* [Information shown]:

%%

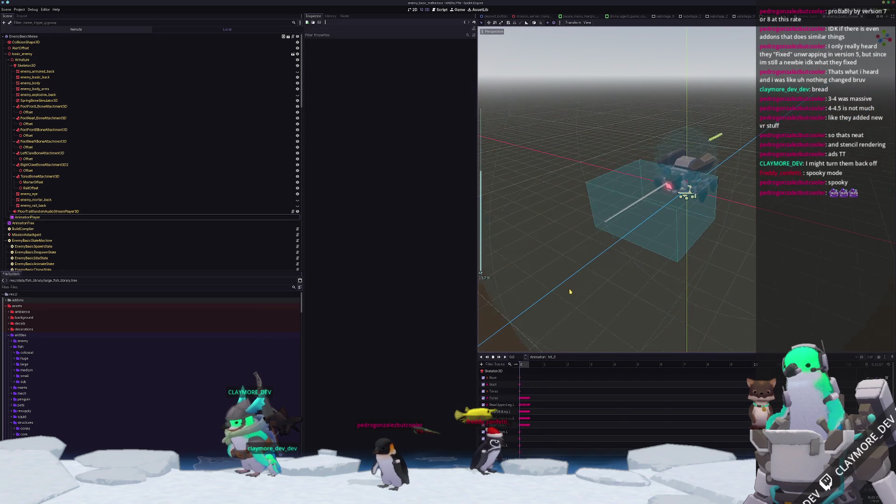
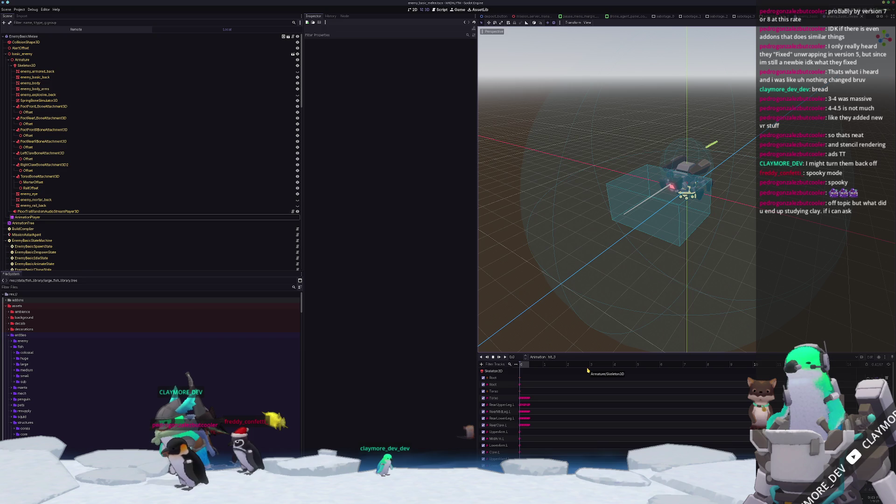
Step: Test-run the Godot game, close it, and select the robot armature back in Blender
scroll(597, 253, "up", 4)
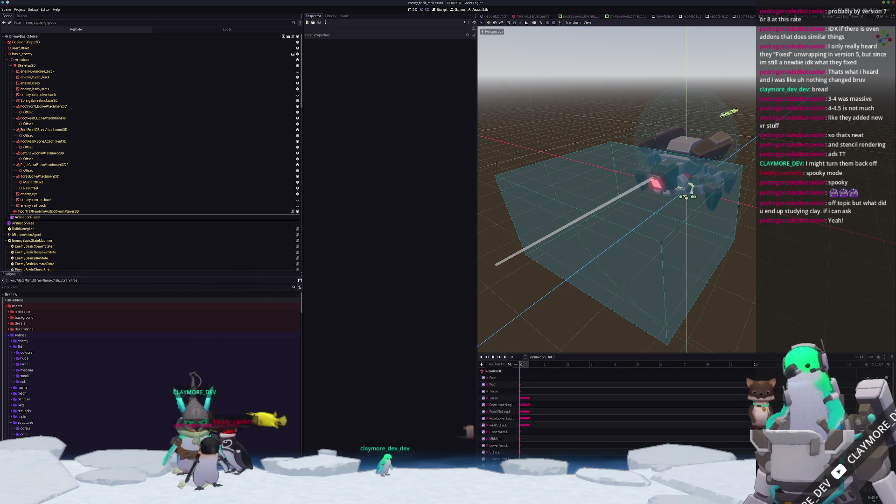
key("F5")
key("F8")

%%

* [Task requirements]: Reproduce, word for word, everything in the listing above except the pictures.

* [Result of this exercise]:
Step: Test-run the Godot game, close it, and select the robot armature back in Blender
scroll(597, 253, "up", 4)
key("F5")
key("F8")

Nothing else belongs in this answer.